Esta reseña incluye algunos spoilers.
Leo con estupor muchas de las críticas hacia Los domingos, de Alauda Ruiz de Azúa, y con cada una me reafirmo en la idea de que es la mejor película del año. Y también la más inteligente.
Estamos muy poco acostumbrados a que el cine no responda de forma directa a nuestras preguntas, que no pueda darnos una respuesta clara y concisa a nuestras inquietudes. Ya escribí sobre que no sabemos separarnos del arte: que buscamos en él nuestro propio reflejo; que, ante todo, lo que queremos es que nos dé la razón. Por eso, cuando una película no lo hace, cuando nos pide altura de miras y comprender (no digo ya aceptar y mucho menos compartir) lo que nosotros jamás comprenderíamos (o querríamos comprender), el resultado es que lo que vemos es otra película, y esa película que hemos visto o creído ver está muy lejos de la película que realmente se proyecta ante nosotros. Es necesario acabar con esa percepción de que el cine está obligado a escupirnos sus conclusiones en la cara, que tenemos que abandonar la proyección con la certeza de que quien nos cuenta la historia piensa una cosa y no otra, y que esa cosa que piensa es la que nosotros también pensamos. Los domingos no cae en ese juego, a mi parecer infantil e inmaduro, y pensar que sí lo hace es considerar la histriónica fantasía de que la película está hecha para el espectador y que, por tanto, le debe algo. En todo caso, es el espectador quien tiene que aceptar que es él quien va a la película y no al revés (se dice que sin espectador no hay película, pero la realidad es que lo que no hay sin espectador es taquilla, que no es lo mismo que película y por supuesto no es lo mismo que calidad). Porque se ha dicho que Los domingos es muchas cosas, pero estaría bien decir, también, qué no es.

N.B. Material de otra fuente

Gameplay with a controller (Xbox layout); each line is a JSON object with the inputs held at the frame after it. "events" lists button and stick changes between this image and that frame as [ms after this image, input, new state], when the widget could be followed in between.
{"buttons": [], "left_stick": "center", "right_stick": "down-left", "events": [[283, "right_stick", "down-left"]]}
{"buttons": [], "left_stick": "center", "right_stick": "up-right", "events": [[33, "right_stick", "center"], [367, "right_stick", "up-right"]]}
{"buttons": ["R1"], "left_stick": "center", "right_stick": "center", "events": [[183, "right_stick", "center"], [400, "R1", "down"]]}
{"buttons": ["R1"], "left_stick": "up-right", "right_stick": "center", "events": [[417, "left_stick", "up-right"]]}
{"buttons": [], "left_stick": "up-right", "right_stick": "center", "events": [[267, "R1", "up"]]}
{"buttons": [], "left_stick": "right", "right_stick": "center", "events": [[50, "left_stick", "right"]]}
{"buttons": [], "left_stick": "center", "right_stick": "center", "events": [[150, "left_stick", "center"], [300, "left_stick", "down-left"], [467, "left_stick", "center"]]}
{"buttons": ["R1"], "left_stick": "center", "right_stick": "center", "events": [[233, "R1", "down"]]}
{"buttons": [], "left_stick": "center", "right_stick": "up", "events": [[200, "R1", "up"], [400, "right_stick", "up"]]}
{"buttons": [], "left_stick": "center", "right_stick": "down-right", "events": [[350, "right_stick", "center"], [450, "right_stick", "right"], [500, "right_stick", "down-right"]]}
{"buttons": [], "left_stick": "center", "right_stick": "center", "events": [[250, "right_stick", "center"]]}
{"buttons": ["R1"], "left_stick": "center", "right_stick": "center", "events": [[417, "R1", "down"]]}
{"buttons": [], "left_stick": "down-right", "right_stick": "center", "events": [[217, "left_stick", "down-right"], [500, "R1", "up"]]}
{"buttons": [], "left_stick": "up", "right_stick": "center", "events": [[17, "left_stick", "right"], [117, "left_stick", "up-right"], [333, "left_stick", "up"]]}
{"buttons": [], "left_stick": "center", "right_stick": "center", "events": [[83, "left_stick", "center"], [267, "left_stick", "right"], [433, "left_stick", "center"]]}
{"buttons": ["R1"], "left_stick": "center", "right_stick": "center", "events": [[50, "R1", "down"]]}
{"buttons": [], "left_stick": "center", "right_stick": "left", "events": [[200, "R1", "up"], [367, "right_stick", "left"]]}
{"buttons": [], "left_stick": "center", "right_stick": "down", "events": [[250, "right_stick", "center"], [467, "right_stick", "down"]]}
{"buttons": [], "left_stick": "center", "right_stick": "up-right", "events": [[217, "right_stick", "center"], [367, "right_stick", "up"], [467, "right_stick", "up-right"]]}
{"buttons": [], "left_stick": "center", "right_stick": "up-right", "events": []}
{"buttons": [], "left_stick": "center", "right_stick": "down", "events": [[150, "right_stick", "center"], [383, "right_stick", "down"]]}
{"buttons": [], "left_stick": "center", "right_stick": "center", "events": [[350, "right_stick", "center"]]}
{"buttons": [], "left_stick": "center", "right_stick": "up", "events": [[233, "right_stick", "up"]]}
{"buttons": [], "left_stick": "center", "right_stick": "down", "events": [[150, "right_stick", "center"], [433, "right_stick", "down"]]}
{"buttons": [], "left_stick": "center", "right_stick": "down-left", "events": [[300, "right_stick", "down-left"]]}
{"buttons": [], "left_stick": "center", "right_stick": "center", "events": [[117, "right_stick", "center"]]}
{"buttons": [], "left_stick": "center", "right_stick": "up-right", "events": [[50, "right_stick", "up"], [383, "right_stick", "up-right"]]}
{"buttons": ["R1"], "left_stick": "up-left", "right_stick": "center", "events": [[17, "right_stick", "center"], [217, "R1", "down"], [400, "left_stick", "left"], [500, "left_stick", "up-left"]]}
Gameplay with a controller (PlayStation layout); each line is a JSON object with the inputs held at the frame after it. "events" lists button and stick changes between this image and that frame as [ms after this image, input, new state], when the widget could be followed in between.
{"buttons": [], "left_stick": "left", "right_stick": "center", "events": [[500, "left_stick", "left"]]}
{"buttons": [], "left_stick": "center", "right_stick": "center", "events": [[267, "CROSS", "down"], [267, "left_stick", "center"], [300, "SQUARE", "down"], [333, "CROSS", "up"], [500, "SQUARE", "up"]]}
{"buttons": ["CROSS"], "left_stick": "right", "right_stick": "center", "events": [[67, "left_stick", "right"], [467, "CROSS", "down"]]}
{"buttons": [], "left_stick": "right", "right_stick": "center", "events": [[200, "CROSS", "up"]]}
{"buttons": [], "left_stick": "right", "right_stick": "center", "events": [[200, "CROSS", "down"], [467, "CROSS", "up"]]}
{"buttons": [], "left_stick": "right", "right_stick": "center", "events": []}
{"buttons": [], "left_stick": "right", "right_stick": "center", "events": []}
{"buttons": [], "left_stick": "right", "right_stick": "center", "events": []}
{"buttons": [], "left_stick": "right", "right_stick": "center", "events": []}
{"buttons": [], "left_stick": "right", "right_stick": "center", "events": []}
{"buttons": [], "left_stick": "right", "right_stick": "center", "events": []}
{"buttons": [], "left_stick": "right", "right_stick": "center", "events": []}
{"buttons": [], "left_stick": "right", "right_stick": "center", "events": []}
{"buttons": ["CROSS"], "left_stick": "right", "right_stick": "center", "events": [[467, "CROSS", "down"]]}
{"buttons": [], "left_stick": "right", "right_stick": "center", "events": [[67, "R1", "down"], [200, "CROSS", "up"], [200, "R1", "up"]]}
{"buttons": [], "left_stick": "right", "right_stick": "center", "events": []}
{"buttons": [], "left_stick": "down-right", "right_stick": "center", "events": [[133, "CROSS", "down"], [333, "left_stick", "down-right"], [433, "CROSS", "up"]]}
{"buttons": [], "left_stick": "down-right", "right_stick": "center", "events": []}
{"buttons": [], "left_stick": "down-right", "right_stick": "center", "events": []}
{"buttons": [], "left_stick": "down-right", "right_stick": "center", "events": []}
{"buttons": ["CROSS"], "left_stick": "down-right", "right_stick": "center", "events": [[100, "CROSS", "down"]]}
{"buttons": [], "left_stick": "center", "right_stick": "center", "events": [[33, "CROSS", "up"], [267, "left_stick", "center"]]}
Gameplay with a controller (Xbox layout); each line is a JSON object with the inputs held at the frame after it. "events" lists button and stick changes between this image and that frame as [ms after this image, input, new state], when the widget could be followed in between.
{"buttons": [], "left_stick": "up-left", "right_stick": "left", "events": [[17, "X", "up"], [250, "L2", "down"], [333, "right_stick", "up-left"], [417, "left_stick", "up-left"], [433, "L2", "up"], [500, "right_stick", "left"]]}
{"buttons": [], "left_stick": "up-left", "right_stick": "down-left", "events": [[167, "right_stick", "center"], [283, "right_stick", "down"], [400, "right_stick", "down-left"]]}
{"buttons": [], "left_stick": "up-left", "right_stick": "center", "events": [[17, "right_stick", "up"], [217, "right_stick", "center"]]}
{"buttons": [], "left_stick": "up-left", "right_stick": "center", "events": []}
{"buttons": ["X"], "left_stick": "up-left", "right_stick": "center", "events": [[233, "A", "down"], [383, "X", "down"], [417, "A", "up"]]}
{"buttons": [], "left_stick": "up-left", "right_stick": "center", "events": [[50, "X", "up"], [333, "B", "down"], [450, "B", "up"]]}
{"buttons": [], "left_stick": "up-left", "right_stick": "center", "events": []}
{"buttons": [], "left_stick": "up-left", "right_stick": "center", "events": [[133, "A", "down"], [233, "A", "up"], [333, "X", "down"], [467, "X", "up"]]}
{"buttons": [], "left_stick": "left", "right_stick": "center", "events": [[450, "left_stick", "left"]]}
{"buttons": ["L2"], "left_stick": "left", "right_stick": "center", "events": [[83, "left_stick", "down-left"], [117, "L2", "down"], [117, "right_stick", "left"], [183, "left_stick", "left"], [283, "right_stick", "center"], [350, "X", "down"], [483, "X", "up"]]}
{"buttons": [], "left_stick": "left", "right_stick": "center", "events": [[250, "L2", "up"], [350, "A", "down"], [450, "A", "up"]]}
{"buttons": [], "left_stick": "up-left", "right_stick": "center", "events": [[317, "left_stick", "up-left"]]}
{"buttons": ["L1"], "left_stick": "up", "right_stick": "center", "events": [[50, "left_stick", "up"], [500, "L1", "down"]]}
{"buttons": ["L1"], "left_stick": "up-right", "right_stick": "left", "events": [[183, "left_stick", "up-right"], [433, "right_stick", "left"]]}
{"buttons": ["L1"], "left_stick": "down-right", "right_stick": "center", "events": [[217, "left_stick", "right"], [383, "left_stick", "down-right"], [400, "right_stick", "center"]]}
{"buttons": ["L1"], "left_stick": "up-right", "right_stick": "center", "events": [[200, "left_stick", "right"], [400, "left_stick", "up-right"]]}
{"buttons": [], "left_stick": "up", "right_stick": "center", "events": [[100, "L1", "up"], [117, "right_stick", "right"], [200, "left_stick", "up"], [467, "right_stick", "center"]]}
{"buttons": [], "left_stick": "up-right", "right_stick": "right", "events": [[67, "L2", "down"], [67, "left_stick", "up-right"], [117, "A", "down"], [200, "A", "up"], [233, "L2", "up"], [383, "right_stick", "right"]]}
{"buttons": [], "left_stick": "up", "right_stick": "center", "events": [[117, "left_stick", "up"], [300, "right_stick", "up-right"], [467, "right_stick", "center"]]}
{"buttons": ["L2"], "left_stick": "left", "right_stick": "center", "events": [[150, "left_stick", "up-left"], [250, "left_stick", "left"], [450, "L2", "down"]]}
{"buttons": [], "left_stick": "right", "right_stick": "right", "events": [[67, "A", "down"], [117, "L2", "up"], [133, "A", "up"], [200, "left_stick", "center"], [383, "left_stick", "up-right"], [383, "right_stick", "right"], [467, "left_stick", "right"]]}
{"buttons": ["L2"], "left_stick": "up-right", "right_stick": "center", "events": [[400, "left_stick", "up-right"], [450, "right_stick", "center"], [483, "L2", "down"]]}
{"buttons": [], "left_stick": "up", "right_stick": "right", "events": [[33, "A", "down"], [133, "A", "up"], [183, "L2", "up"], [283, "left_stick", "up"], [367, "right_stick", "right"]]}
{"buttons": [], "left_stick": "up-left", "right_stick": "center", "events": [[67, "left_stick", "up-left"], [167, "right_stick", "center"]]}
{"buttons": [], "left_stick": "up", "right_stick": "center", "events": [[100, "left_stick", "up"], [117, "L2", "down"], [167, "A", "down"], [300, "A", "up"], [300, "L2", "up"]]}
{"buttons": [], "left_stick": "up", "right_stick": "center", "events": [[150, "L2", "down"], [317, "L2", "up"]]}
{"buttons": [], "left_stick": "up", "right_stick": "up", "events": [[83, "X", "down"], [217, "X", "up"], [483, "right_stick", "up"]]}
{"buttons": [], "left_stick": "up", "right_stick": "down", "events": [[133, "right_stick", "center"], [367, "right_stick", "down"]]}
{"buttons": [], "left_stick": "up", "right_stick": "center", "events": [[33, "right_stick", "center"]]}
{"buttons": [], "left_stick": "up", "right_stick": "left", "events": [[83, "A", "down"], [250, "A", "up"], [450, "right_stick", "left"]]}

Los domingos no es una película sobre la fe, ni siquiera es una película sobre Dios o sobre la religión. Tampoco es una película sobre el dilema del libre albedrío, mucho menos un debate entre creer o no creer. Los domingos es una película sobre qué pasa cuando chocan dos ideas contradictorias e irreconciliables, sobre cómo cada uno reacciona ante la victoria de aquello que considera inaceptable. Por eso es una película inteligente, porque en su desarrollo no plantea respuestas, sino que ofrece una visión amplia y horizontal sobre la cuestión principal que presenta: Ainara, a punto de cumplir los 18 años, está barajando la posibilidad de hacerse monja. Y digo que es una película inteligente porque esa misma sinopsis, esa misma frase de apariencia tan sencilla, puede construirse desde extremos tan opuestos como contradictorios: una joven de 17 años tiene la suerte de haber sido tocada por Dios y estar a punto de empezar una vida de contemplación a Su lado; una joven de 17 años está siendo manipulada para encerrarse en una habitación durante el resto de su vida. Voy más allá: hay quien dice que Ainara es «una niña», hay quien prefiere el término más amplio «joven» y hay quien dice que es «casi una adulta». Y del término utilizado surgen buena (o gran, o la mayor) parte de las lecturas de esta película.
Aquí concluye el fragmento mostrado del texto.